Text under study:
═══

The objective of this series of reports is to study the interplay of innovations with local welfare systems, to identify critical factors and think about appropriate ways of up-scaling innovations. All city reports follow theoretical concepts (Majone 1997; Sabatier 1998) that have one aspect in common: that ideas, orientations and values in politics and policies matter when it comes to the ways local welfare systems and political administrative systems (PAS) cope with cultural, social, and economic challenges that co-shape the urban context.
This series of WILCO Project local studies of policy orientations and values contributes to the understanding of the role of policy ideas, orientations and values in the interplay with innovations for social cohesion. Innovative approaches are usually not mainstream but can be linked to mainstream politics as part of a reform approach in the political administrative system (PAS), be co-funded by it or simply link to it as criticism, suggestions and messages that come from the innovators.

═══

Dataset entries:
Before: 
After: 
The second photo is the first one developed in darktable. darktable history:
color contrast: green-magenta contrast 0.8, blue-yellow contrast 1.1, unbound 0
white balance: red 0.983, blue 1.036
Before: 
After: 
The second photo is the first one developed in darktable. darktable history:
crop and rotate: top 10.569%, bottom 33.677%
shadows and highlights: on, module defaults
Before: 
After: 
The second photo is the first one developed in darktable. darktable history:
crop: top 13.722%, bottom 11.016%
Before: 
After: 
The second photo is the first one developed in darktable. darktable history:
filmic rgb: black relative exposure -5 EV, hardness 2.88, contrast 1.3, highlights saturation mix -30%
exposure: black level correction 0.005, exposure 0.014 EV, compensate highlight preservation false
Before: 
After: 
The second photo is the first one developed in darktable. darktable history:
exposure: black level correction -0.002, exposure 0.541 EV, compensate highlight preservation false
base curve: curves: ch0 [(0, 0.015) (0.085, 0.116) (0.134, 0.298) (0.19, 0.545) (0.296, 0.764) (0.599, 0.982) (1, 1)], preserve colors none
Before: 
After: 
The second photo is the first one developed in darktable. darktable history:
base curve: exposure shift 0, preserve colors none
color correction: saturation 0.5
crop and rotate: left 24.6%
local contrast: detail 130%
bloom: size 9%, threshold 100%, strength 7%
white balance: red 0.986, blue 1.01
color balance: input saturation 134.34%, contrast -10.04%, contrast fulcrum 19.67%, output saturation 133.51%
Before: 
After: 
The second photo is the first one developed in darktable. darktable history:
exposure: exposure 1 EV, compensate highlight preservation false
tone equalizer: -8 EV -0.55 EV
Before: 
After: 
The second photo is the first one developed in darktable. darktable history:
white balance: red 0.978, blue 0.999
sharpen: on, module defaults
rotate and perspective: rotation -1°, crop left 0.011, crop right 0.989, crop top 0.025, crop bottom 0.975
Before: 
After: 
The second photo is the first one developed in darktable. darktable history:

═══

Tasks for this exercise:
**a)** Reproduce the WILCO passage verbatim, starting at "The objective of" and ending at "the urban context.".
**b)** Summarize the WILCO passage in two sentences.
The entries have no connection to the WILCO passage.

Responses by task:
**a)**
The objective of this series of reports is to study the interplay of innovations with local welfare systems, to identify critical factors and think about appropriate ways of up-scaling innovations. All city reports follow theoretical concepts (Majone 1997; Sabatier 1998) that have one aspect in common: that ideas, orientations and values in politics and policies matter when it comes to the ways local welfare systems and political administrative systems (PAS) cope with cultural, social, and economic challenges that co-shape the urban context.

**b)** The WILCO Project's local reports study how innovations interact with local welfare systems, identify critical factors, and consider ways to up-scale innovations, on the premise that ideas, orientations and values shape how local welfare and political administrative systems cope with urban challenges. Innovative approaches are usually not mainstream, but they can connect to mainstream politics as part of a reform approach, through co-funding, or as criticism and suggestions from the innovators.